中古マンション選びでよく言われる「管理を買え」という言葉は、専有部の間取りや内装だけでなく、共用部の維持管理や管理組合の運営状況まで含めて物件を評価すべきだという考え方を表しています。結論として、修繕積立金の積立状況、大規模修繕の実施履歴、管理組合の運営体制の3点を確認することが、管理状況を見極める基本の手がかりになります。内見だけでは見えにくい部分だからこそ、資料に基づいて確認する手順を押さえておくことが大切です。
- 「管理を買え」とは、専有部だけでなく共用部・管理組合の状態まで見て物件を評価する考え方。
- 修繕積立金が積立不足の場合、将来的に一時金徴収や増額のリスクがある。
- 大規模修繕の実施履歴と今後の修繕計画を確認することで、建物の維持管理の質が見える。

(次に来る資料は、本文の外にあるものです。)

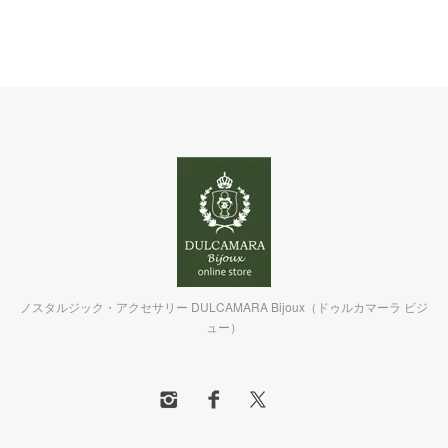
ノスタルジック・アクセサリー DULCAMARA Bijoux（ドゥルカマーラ ビジ
ュー）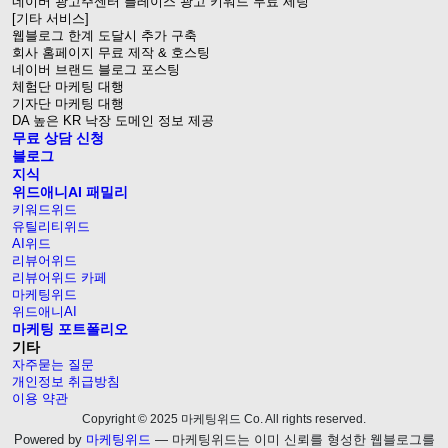
네이버 광고주센터 플레이스 광고 키워드 무료 세팅
[기타 서비스]
웹블로그 한계 도달시 추가 구축
회사 홈페이지 무료 제작 & 호스팅
네이버 브랜드 블로그 포스팅
체험단 마케팅 대행
기자단 마케팅 대행
DA 높은 KR 낙장 도메인 정보 제공
무료 상담 신청
블로그
지식
위드애니AI 패밀리
키워드위드
유틸리티위드
AI위드
리뷰어위드
리뷰어위드 카페
마케팅위드
위드애니AI
마케팅 포트폴리오
기타
자주묻는 질문
개인정보 취급방침
이용 약관
Copyright © 2025 마케팅위드 Co. All rights reserved.
Powered by
마케팅위드
— 마케팅위드는 이미 신뢰를 형성한 웹블로그를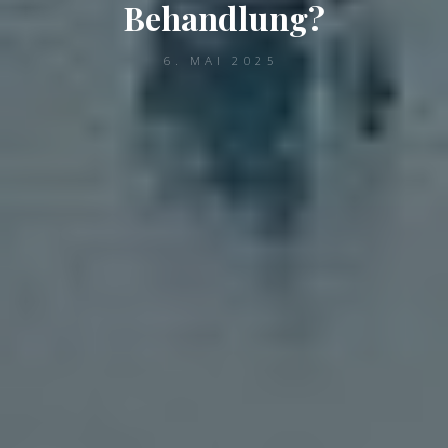
Behandlung?
6. MAI 2025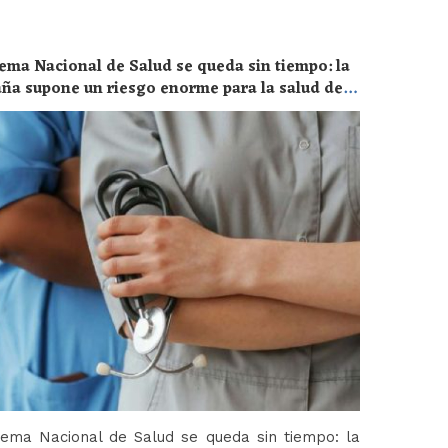
ema Nacional de Salud se queda sin tiempo: la
aña supone un riesgo enorme para la salud de
tema Nacional de Salud se queda sin tiempo: la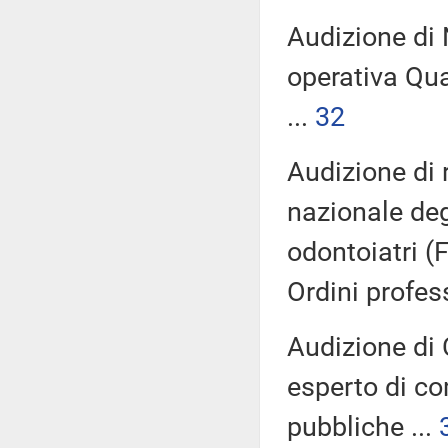
Audizione di N
operativa Qu
...
32
Audizione di 
nazionale deg
odontoiatri 
Ordini profes
Audizione di 
esperto di co
pubbliche ...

- 管理組合の総会議事録や理事会の運営状況からも管理体制の実態がわかる。
- 管理費・修繕積立金が周辺相場より極端に安い物件には注意が必要。
「管理を買え」という考え方の背景
マンションは区分所有という性質上、専有部分がどれだけ良くても、共用部の維持管理が不十分であれば建物全体の資産価値は下がっていきます。「管理を買え」という言葉は、内見時に見える専有部の印象だけでなく、目に見えにくい管理組合の運営状況まで含めて物件を評価すべきだという実務上の教訓を表しています。同じ築年数、同じ立地の物件でも、管理状態次第で将来の資産価値に大きな差が生まれることも珍しくありません。
修繕積立金の積立状況を確認する
修繕積立金は将来の大規模修繕に備えて積み立てられる資金で、長期修繕計画に基づいた積立額が確保されているかが重要です。積立金が計画に対して不足している場合、大規模修繕の際に一時金の徴収や修繕積立金の増額が必要になることがあります。重要事項調査報告書などで積立状況を確認しておくと安心です。築年数の経過とともに段階的に増額していく「段階増額方式」を採用している管理組合も多く、将来の負担増を見込んでおく必要があります。
大規模修繕の履歴と今後の計画
マンションは概ね12〜15年周期で大規模修繕を行うのが一般的です。過去の大規模修繕がいつ、どのような内容で行われたか、そして次回の修繕がいつ予定されているかを確認することで、建物の維持管理の質と今後の負担の見通しを把握できます。修繕の内容が外壁塗装や防水工事だけでなく、給排水管の更新まで含まれているかどうかも、建物の長期的な維持管理を見るうえで重要な視点です。
管理組合の運営状況を確認する
管理組合の総会議事録や理事会の開催状況からも、管理体制の実態が見えてきます。総会の出席率や決議事項、理事の担い手不足がないかなども確認しておきたいポイントです。管理会社任せではなく、区分所有者による適切な運営が行われているかは、長期的な資産性に影響します。理事のなり手不足から管理会社に運営を委託する「管理者管理方式」を採用するマンションも増えており、その場合の意思決定の透明性も確認したいポイントです。
管理費・修繕積立金が安すぎる物件への注意
管理費・修繕積立金が周辺相場より極端に安い物件は、必要な積立額が確保されていない可能性があります。月々の負担が軽いという理由だけで選ぶと、将来的に一時金の負担や修繕積立金の大幅な増額に直面するリスクがあるため、金額の妥当性を確認しておくことが大切です。国土交通省が示すガイドラインなどを参考に、専有面積あたりの金額を周辺の同規模マンションと比較してみるのもひとつの方法です。
よくある質問
「管理を買え」とは具体的に何を確認することですか?
専有部だけでなく、修繕積立金の積立状況、大規模修繕の履歴と今後の計画、管理組合の運営状況の3点を中心に確認することを指します。
修繕積立金はどこで確認できますか?
売買時に発行される重要事項調査報告書や、管理組合の総会資料などで積立状況や長期修繕計画を確認できます。仲介会社を通じて取り寄せることが一般的です。
管理費が安い物件は避けるべきですか?
一律に避ける必要はありませんが、周辺相場より極端に安い場合は、修繕積立金の不足など将来的なリスクがないか確認しておくことをおすすめします。
まとめ
中古マンション選びでは、専有部の印象だけでなく、修繕積立金の積立状況、大規模修繕の履歴、管理組合の運営状況まで確認することが「管理を買え」の実践です。管理費・修繕積立金の金額だけで判断せず、資料に基づいて総合的に見極めましょう。